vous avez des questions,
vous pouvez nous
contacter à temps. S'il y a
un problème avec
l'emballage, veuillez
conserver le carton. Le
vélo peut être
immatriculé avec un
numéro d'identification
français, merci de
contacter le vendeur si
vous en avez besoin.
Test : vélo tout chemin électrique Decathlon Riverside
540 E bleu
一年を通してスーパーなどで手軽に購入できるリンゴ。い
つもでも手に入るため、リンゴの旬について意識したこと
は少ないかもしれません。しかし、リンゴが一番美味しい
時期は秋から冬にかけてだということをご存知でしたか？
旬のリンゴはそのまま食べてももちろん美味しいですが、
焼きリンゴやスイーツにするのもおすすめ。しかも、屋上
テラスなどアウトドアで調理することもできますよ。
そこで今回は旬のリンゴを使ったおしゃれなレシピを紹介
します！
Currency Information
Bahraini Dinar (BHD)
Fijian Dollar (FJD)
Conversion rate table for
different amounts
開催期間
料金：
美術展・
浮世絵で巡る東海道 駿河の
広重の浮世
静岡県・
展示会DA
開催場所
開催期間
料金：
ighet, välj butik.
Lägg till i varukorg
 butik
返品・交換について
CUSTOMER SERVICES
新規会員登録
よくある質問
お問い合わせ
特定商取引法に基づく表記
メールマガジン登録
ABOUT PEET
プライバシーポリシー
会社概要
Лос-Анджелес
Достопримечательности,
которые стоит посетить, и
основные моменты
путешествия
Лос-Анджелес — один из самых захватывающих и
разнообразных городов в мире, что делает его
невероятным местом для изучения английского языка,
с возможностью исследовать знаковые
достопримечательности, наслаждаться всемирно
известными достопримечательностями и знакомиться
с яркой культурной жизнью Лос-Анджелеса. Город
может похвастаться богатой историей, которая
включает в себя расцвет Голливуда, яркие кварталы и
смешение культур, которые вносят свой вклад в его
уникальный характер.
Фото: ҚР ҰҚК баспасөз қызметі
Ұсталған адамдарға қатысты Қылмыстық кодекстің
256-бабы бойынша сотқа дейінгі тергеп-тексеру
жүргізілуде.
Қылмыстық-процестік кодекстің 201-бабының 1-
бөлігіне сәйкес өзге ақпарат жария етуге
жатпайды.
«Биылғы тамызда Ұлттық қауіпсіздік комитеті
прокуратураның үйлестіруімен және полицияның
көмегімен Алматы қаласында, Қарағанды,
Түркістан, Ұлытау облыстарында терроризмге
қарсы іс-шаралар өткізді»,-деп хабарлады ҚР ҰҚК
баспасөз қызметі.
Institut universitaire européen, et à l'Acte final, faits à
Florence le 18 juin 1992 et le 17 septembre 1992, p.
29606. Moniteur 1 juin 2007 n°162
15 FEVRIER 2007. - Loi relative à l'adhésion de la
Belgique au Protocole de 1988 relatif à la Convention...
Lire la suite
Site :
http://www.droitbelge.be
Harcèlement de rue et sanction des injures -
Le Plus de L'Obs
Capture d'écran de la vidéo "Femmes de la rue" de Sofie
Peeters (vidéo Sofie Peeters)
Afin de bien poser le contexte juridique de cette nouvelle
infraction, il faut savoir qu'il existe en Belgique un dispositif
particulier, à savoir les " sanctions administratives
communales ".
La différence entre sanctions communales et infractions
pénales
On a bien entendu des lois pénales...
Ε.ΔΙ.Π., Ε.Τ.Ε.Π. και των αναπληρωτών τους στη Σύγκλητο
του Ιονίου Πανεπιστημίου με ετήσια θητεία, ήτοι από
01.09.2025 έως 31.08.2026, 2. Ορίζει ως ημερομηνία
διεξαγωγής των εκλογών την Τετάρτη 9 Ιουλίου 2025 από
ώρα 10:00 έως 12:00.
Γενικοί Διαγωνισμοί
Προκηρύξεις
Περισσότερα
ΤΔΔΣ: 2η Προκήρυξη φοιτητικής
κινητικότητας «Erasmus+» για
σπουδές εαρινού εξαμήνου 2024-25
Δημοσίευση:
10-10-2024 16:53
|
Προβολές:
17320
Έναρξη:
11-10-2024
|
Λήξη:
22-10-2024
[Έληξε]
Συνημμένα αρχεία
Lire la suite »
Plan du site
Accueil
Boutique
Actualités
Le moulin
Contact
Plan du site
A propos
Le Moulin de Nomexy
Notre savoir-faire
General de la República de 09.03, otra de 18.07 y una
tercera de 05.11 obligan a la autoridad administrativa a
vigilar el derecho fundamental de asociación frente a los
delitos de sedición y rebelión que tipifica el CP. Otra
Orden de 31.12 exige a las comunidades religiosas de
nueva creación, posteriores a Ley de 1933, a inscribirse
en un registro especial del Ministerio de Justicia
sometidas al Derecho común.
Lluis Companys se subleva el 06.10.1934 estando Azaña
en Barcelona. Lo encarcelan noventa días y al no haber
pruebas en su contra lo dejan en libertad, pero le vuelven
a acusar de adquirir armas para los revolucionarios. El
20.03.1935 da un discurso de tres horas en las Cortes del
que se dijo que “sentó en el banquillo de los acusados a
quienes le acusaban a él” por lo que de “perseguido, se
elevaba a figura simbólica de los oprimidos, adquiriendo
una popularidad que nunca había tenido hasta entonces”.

=-=-=-=-=

_JOB ITEM_
The output should be exactly the lines above from the line containing "256-бабы бойынша сотқа дейінгі тергеп-тексеру" to the line containing "Florence le 18", inclusive, with no other lines.

_YOUR SOLUTION_
256-бабы бойынша сотқа дейінгі тергеп-тексеру
жүргізілуде.
Қылмыстық-процестік кодекстің 201-бабының 1-
бөлігіне сәйкес өзге ақпарат жария етуге
жатпайды.
«Биылғы тамызда Ұлттық қауіпсіздік комитеті
прокуратураның үйлестіруімен және полицияның
көмегімен Алматы қаласында, Қарағанды,
Түркістан, Ұлытау облыстарында терроризмге
қарсы іс-шаралар өткізді»,-деп хабарлады ҚР ҰҚК
баспасөз қызметі.
Institut universitaire européen, et à l'Acte final, faits à
Florence le 18 juin 1992 et le 17 septembre 1992, p.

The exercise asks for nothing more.